Story highlights
Striker Jamie Vardy has 15 goals in 16 league matches
Riyad Mahrez has second-highest number of assists in EPL
Leicester back on top of league after win over Chelsea
Leicester City has been the undisputed success story of the Premier League this season. The surprise package tops the table after Monday’s 2-1 victory over plummeting, and now managerless, EPL champion Chelsea.
But how has the club, only promoted to England’s top division in 2014 after a 10-year absence, done it?
For a start, leading goalscorer Jamie Vardy has struck 15 times in the league this term – as many league goals as La Liga superstars Lionel Messi and Cristiano Ronaldo combined – and his side has scored in all its Premier League games.
Meanwhile, Foxes midfielder Riyad Mahrez (a bargain buy from French club Le Havre), boasts the second-highest number of assists in the Premier League, with his 12 set-ups putting him behind only Arsenal’s Mesut Ozil, who has 16.
Algeria international Mahrez, who cost Leicester £350,000 ($522,000) when former manager Nigel Pearson signed him back in January, has also completed 54 dribbles, the most in the division, and contributed 11 goals for good measure.
His modest transfer fee contributes to a total Leicester squad value, assessed by Transfermarkt, of £70.07 million. The Chelsea squad, in contrast, is valued at a whopping £379.75 million.
The unstoppable march
Money may talk very loudly in the Premier League – but it clearly doesn’t say everything.
Leicester’s quality, team spirit and togetherness, forged by Pearson, has been further encouraged by his successor Claudio Ranieri and is at the heart of the success story.
The team has been pretty much unstoppable since the first game of April when – stuck at the bottom of the league table, let’s remember – it beat West Ham 2-1 at its home King Power Stadium for a first victory in nine attempts.
That win, secured in the closing minutes by a goal from substitute Andy King, turned out to be the cue for an incredible lift-off.

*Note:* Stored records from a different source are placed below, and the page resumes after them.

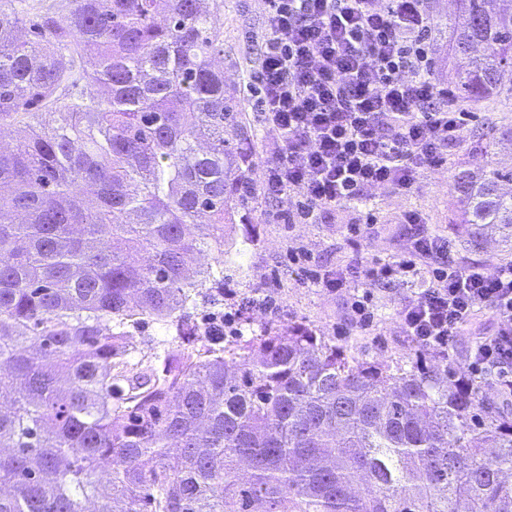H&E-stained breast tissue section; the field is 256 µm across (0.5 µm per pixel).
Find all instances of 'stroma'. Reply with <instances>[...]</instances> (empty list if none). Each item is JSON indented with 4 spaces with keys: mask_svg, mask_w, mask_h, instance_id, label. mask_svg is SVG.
Here are the masks:
<instances>
[{
    "mask_svg": "<svg viewBox=\"0 0 512 512\" xmlns=\"http://www.w3.org/2000/svg\"><path fill=\"white\" fill-rule=\"evenodd\" d=\"M265 7V0H224V80L230 92L238 96L243 93V73L259 57L258 45L246 44L244 35L261 32ZM429 8L435 19L434 76L444 82L453 64L450 20L455 14V3L429 0ZM470 111L465 139L449 153L447 166L425 170L416 187L406 194L390 189L369 191L368 206L378 222L360 238L358 245L350 244L346 231L347 224L358 215L356 206H339L319 224H283L273 221L272 216L288 209L289 198L251 199L242 211L241 222L224 229V289L237 299L260 289L267 291L276 298L278 310L272 315L245 316L239 323L240 335L251 337L268 327L285 328L301 323L370 362L431 359V351L405 336L398 320L401 308L417 295L415 283L395 282L374 288L378 316L373 330L365 334L350 321L352 289L326 292L300 283L289 254L305 250L315 264L346 274L362 262L399 260L411 238V229L402 223L401 217L405 212L415 211L425 217L429 232L448 236L456 261L480 262L490 269L511 263L512 246L505 244L497 233H486L479 248H472L470 228L455 221L451 187L458 166L474 169L487 162L505 163L512 159L497 143L492 130L494 123L512 120V94L503 93L499 100L471 106ZM495 327V319L482 313L457 336L451 360L456 378L469 376L470 347L478 336L491 334Z\"/></svg>",
    "mask_w": 512,
    "mask_h": 512,
    "instance_id": "obj_1",
    "label": "stroma"
}]
</instances>
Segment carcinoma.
<instances>
[{
    "mask_svg": "<svg viewBox=\"0 0 512 512\" xmlns=\"http://www.w3.org/2000/svg\"><path fill=\"white\" fill-rule=\"evenodd\" d=\"M456 2L455 96L512 92V7ZM223 11L0 0V512H512V419L448 359L360 361L301 326L226 347L184 319L200 284L224 288L248 203ZM505 183L455 173L473 238H512ZM149 319L176 336L139 369L125 339Z\"/></svg>",
    "mask_w": 512,
    "mask_h": 512,
    "instance_id": "carcinoma-1",
    "label": "carcinoma"
}]
</instances>
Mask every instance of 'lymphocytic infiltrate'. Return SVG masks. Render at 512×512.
I'll return each instance as SVG.
<instances>
[{"label":"lymphocytic infiltrate","mask_w":512,"mask_h":512,"mask_svg":"<svg viewBox=\"0 0 512 512\" xmlns=\"http://www.w3.org/2000/svg\"><path fill=\"white\" fill-rule=\"evenodd\" d=\"M266 2L259 60L243 83L273 143L250 193L296 194L282 219L316 224L369 190L408 192L422 171L447 165L468 115L433 77L434 21L425 0ZM402 221L415 228L409 250L360 271L354 325L372 323L376 285L418 280L416 299L399 314L406 336L449 357L463 327L490 312L497 326L473 344L464 386L490 375L512 390V263L491 271L454 261L451 241L429 233L421 214Z\"/></svg>","instance_id":"1"}]
</instances>
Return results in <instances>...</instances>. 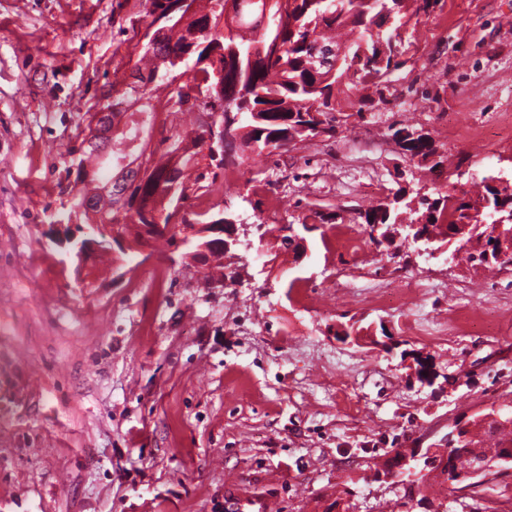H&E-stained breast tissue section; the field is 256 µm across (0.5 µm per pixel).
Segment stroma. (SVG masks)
Masks as SVG:
<instances>
[{"mask_svg": "<svg viewBox=\"0 0 512 512\" xmlns=\"http://www.w3.org/2000/svg\"><path fill=\"white\" fill-rule=\"evenodd\" d=\"M136 13L132 0H0V512H232L239 497L399 512L403 488L377 477L394 449L512 412V268L412 244L390 260L369 242L356 259L316 233L296 263L256 227L320 208L336 215L325 232L364 236L357 210L398 186L511 179L512 0H435L407 28L387 105L225 182L237 281L205 283L160 241L82 284L52 225ZM395 124L429 134L445 177L405 164ZM359 325L370 338L341 339ZM416 494L445 512L489 505L442 477Z\"/></svg>", "mask_w": 512, "mask_h": 512, "instance_id": "obj_1", "label": "stroma"}]
</instances>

The Foxes have lost only twice in the 24 games that have followed.
If you calculate a Premier League table from the West Ham game onwards, Leicester sit at the top of the tree with 57 points – seven more than second-placed Manchester City, another team assembled at a hugely greater expense.
And if you take a look across Europe’s top leagues, only Paris Saint-Germain, Barcelona, Real Madrid and Bayern Munich have collected more points than Leicester in that time.
Over those games, Leicester has scored 53 goals – and Vardy, who got the first of its season as Sunderland were beaten by an all-out attacking display on day one, has been the main catalyst.
An 11-game scoring streak equaled the record set by former Manchester United man Ruud van Nistelrooy, and Vardy’s strike against Chelsea was a 15th in just 16 league matches – not bad for a man who, a little over three years ago, was playing for Fleetwood Town in the lowly divisions outside England’s Football League pyramid.
By comparison, Messi and Ronaldo’s combined tally in Spain’s top flight stands at 15 for the season, although injuries have curtailed Messi’s appearance record and meant he has mustered only five goals to Ronaldo’s 10.
More than a fluke?
A fair degree of skepticism surrounded the Foxes’ blistering start to the season – many pundits firmly believed it wouldn’t last – but the results the players continue to achieve show it was no flash in the pan.
After all, Leicester had won seven of nine league games at the end of the previous campaign to secure EPL safety. This season, it’s 10 wins out of 16.
So, who could say it’s a fluke? Even former Chelsea manager Ranieri, who has always insisted Leicester can’t win the title come May, is allowing himself to get carried away. Well, just a little bit.
Speaking after the win over his old club, he said: “It’s magical. We must continue to work hard because I don’t want to wake up – I want to continue to dream with our fans.
“But during the training sessions, we have to put our dreams away and work hard.”
Leicester’s billionaire Thai owner Vichai Srivaddhanaprabha, who kept faith with Pearson when the team was bottom of the table, chose to sack him in the summer and opt for Ranieri in a move that raised more than a few eyebrows.
But a team widely tipped to endure another survival struggle is reveling in making a mockery of such predictions.
Soon after arriving in the Midlands, Srivaddhanaprabha said he was targeting a top-five finish within three years. That was in May 2014. Some thought he was aiming for the impossible – but now the fabulous Foxes look well ahead of schedule.
According to Ladbrokes, the odds on the season’s opening day for Chelsea to be relegated and Leicester to win the league were 500,000/1. And what exactly are those odds now? 1,000/1, that’s what.